Why Did You Give It A Go? Because of its stellar reputation, really. I mean, I’ll watch anything Olivia Colman is in regardless, but given that she got an Oscar nod and Hopkins actually won viewing this was less of a choice and more of an inevitability.
Is It Any Good? Often the problem with films like this – especially ones which are wholly dependent on a singular, central, award-winning performance – is that they get so hyped up that it becomes not only impossible to approach them objectively but also impossible to appreciate without getting distracted by whether they’re going to live up to all that hype. So it is rare, then, to come across a film like The Father which not only lives up to the hype but pretty much exceeds it. I give not one single, solitary, unique fuck about the Oscars yet there’s no question that Hopkins deserves his award – it’s a career-best performance in a career that’s already littered with awards left right and centre. His central performance anchors everything about the film and it is one of the most impressive performances imaginable, full of detail and precision which allows us to fully explore and understand what it is Anthony is going through. It is also unbelievably moving – the confusion, anger and bewildering whirl of events that he tries to navigate while incapacitated by one of the most evil diseases imaginable is genuinely powerful in a way cinema almost never is, and perfectly encapsulates the horrors of having your personality and rationality stolen from you one agonising piece at a time. “Good” doesn’t even begin to cover it.

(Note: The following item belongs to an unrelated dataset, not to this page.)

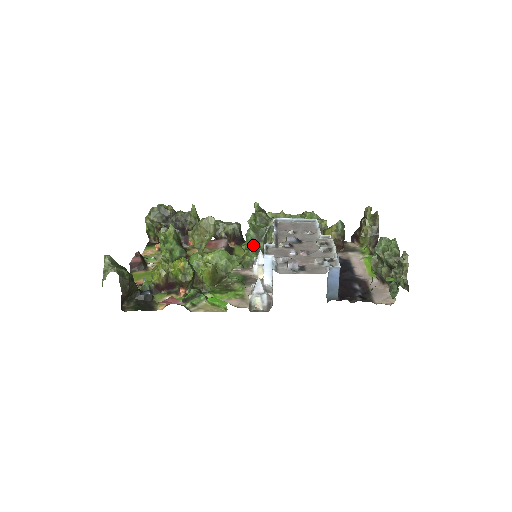
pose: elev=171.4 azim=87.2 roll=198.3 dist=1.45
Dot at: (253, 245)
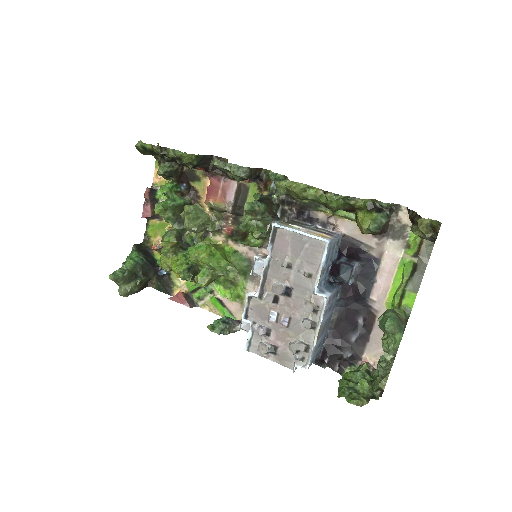
Dot at: occluded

How Many Of These Have You Watched? A fair few Hopkins movies and pretty much everything Olivia Colman has done, I believe.

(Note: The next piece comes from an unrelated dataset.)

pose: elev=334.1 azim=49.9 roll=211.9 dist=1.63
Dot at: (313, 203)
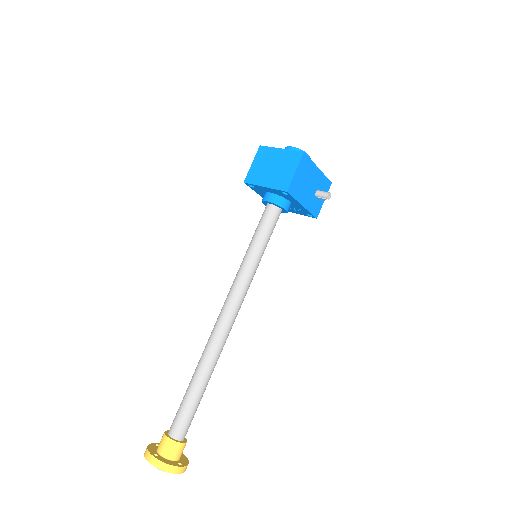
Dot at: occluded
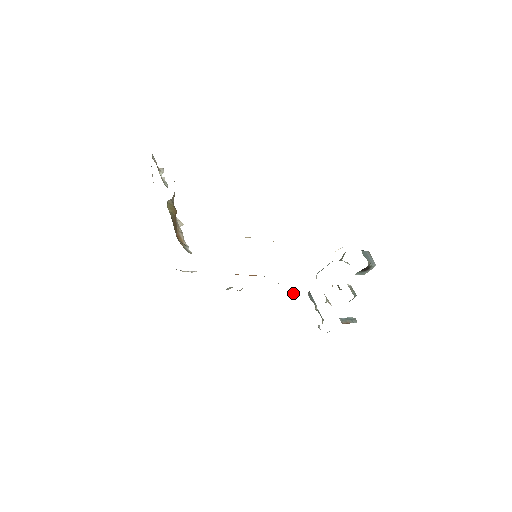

Would You Recommend It? Without a nanosecond’s hesitation, although with a warning that it strikes very close to home for anyone familiar with someone who has suffered from dementia so be prepared for something which is going to bring up a lot of very difficult emotions. The supporting cast here deserve a mention too – Colman is, naturally, fantastic, but it’s the junior role in the film and though she’s characteristically great it’s both a character and performance which is subservient to the lead. The rest of the cast – Imogen Poots, Olivia Williams, Rufus Sewell and Mark Gatiss, of all people – are similarly great but also not really the point of the exercise. They’re all there to support that towering lead, and they do that incredibly well. It’s also refreshing to see a performer of Hopkins stretching himself in this way – especially after his Marvel performances as Odin it would have been easy for him to fall into the de Niro / Al Pacino trap of just mugging through one sub-standard performance after another and coasting on reputation alone. Hopkins doesn’t, and the sheer quality of the performance shows just how much gas is left in the tank, even at this stage. His lead here is everything, obviously, and without just lapsing back into a string of extremely complimentary adjectives it’s difficult to know what else to say. Certainly the film (and the play it’s based on) take a fantastic conceit in terms of seeing everything from Anthony’s perspective and allow us to see just how difficult and heartbreaking his life is, and it is in that perspective that we get the full depth of emotion because it’s impossible not to understand just what it is he is going through. This is, simply, a perfect movie that sets out to explore the life of a dementia sufferer and does it better than any other film ever has, supported by a perfect, immaculate central performance. It’s pretty much perfect.